Supernatural horror: When animal-rights-activitists raid a cruel animal circus, they release a horror far worse than any that was being done to the animals.

From the sheep paddock they followed the blood trail to the neighbouring forest, from where they were easily able to pick out and follow a trail of fleeing paw prints, left in the thick carpet of pine needles and gum leaves that covered the forest floor.

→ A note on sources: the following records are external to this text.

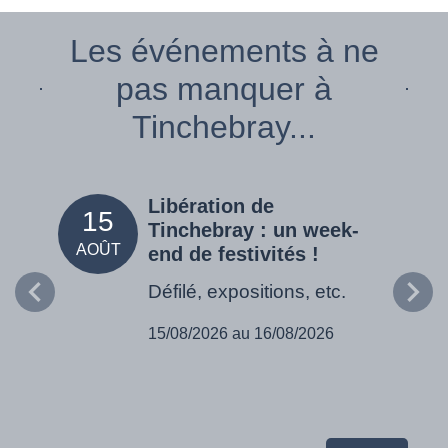
Les événements à ne
pas manquer à
Tinchebray...
Libération de
15
05
Tinchebray : un week-
AOÛT
SEPT
end de festivités !
Défilé, expositions, etc.
15/08/2026 au 16/08/2026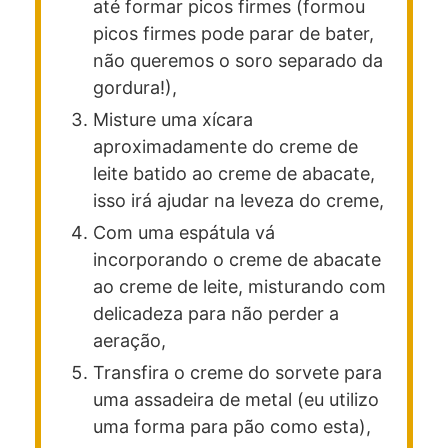
até formar picos firmes (formou
picos firmes pode parar de bater,
não queremos o soro separado da
gordura!),
Misture uma xícara
aproximadamente do creme de
leite batido ao creme de abacate,
isso irá ajudar na leveza do creme,
Com uma espátula vá
incorporando o creme de abacate
ao creme de leite, misturando com
delicadeza para não perder a
aeração,
Transfira o creme do sorvete para
uma assadeira de metal (eu utilizo
uma forma para pão como esta),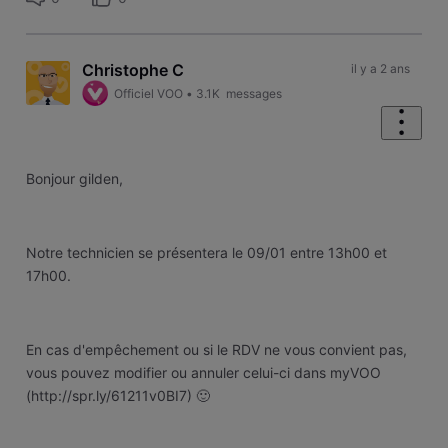
Christophe C
il y a 2 ans
Officiel VOO
•
3.1K
messages
Bonjour gilden,
Notre technicien se présentera le 09/01 entre 13h00 et
17h00.
En cas d'empêchement ou si le RDV ne vous convient pas,
vous pouvez modifier ou annuler celui-ci dans myVOO
(http://spr.ly/61211v0BI7)
🙂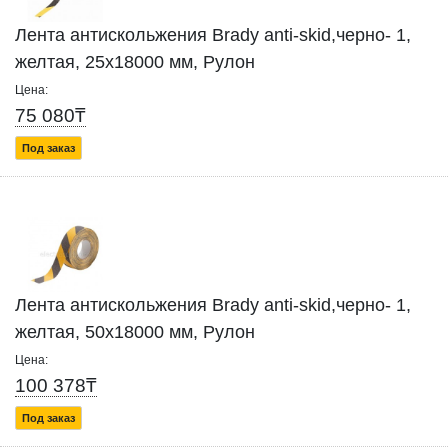
Лента антискольжения Brady anti-skid,черно- 1,
желтая, 25x18000 мм, Рулон
Цена:
75 080₸
Под заказ
Лента антискольжения Brady anti-skid,черно- 1,
желтая, 50x18000 мм, Рулон
Цена:
100 378₸
Под заказ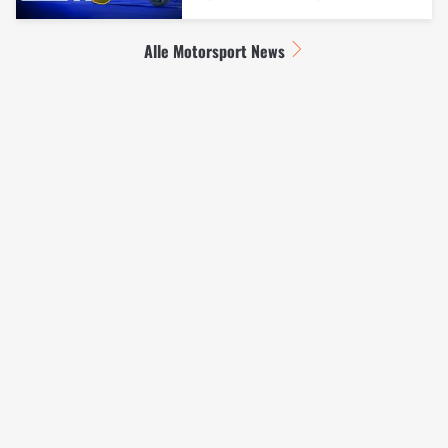
Alle Motorsport News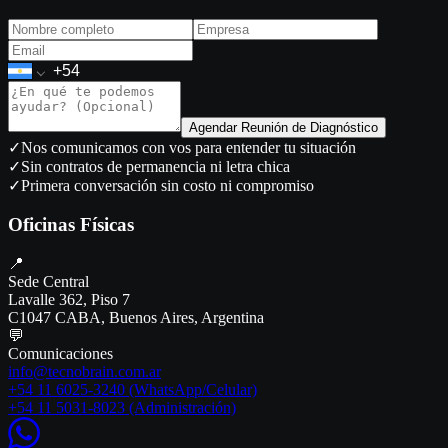
Agendar Reunión de Diagnóstico
✓
Nos comunicamos con vos para entender tu situación
✓
Sin contratos de permanencia ni letra chica
✓
Primera conversación sin costo ni compromiso
Oficinas Físicas
📍
Sede Central
Lavalle 362, Piso 7
C1047 CABA, Buenos Aires, Argentina
💬
Comunicaciones
info@tecnobrain.com.ar
+54 11 6025-3240
(WhatsApp/Celular)
+54 11 5031-8023 (Administración)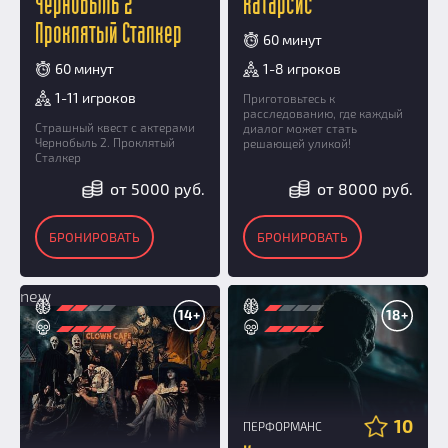
Чернобыль 2
Катарсис
Проклятый Сталкер
60 минут
60 минут
1-8 игроков
1-11 игроков
Приготовьтесь к
расследованию, где каждый
Страшный квест с актерами
диалог может стать
Чернобыль 2. Проклятый
решающей уликой!
Сталкер
от 5000 руб.
от 8000 руб.
БРОНИРОВАТЬ
БРОНИРОВАТЬ
new
14+
18+
10
ПЕРФОРМАНС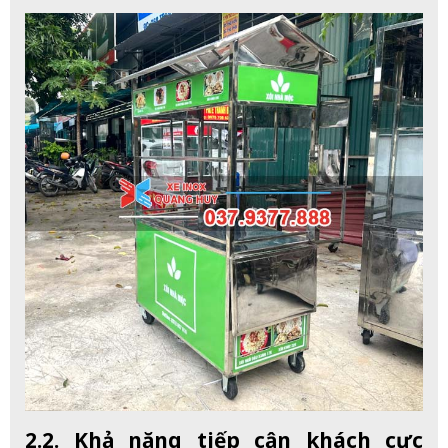
2.2. Khả năng tiếp cận khách cực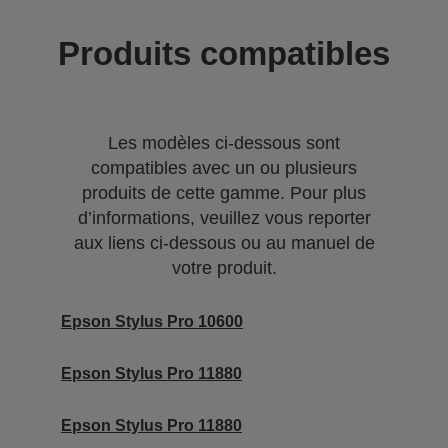
Produits compatibles
Les modèles ci-dessous sont
compatibles avec un ou plusieurs
produits de cette gamme. Pour plus
d’informations, veuillez vous reporter
aux liens ci-dessous ou au manuel de
votre produit.
Epson Stylus Pro 10600
Epson Stylus Pro 11880
Epson Stylus Pro 11880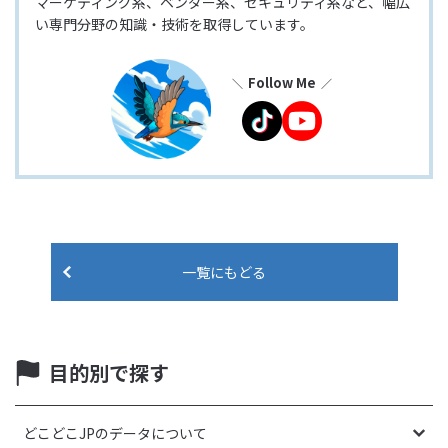
マーケティング系、ベンダー系、セキュリティ系など、幅広
い専門分野の知識・技術を取得しています。
Follow Me
一覧にもどる
目的別で探す
どこどこJPのデータについて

They tracked the prints for almost a kilometre, until they suddenly converged on a great twisted ghost gum.

“Looks like it took its kill up a tree to feed,” suggested Andrew.

“Don’t be stupid!” protested Sam.   “Wolves can’t climb trees.”

“This one obviously could,” said Mel.   He pointed up to where the bloody, half eaten carcase of a sheep was wedged tightly in a fork in a great bough, five or six metres off the ground.   “Either that or Charles Fort was right after all!”

“Who the hell is Charles Fort?”

“Was, not is,” corrected Mel, “he died forty years ago.   Charles Fort was an American pseudo-scientist, who devoted his life to the study and documentation of rains of fishes and frogs.”

“Rains of…But that’s crazy!”

“On the contrary,” corrected Mel, “that’s the sane part.   The crazy part was Fort’s explanation of where the frogs and fishes came from before falling from the sky.   Since fish and frogs can’t fly, Fort argued that they must be extraterrestrial fishes and frogs, falling from passing flying saucers.”

“But what would Earth-type frogs and fishes be doing on board flying saucers?” asked Andrew Braidwood.

“Ah…Well, that’s the big hole in the theory,” agreed Mel.   “Obviously Fort rejected the theory of evolution.   Or else it simply never occurred to him that two identical species couldn’t have evolved separately on two different planets.”

“But what the hell has all that got to do with the black wolf killing my sheep?” demanded Sam Hart.

“Nothing, except that if we rule out the idea of the sheep falling from a UFO, then we’re stuck with the fact that whatever killed it carried the carcase up this tree to eat it.”

“But wolves can’t climb trees!” said Sam for the second time.

“Then whatever raided your sheep station can’t have been the black wolf,” pointed out Andrew Braidwood.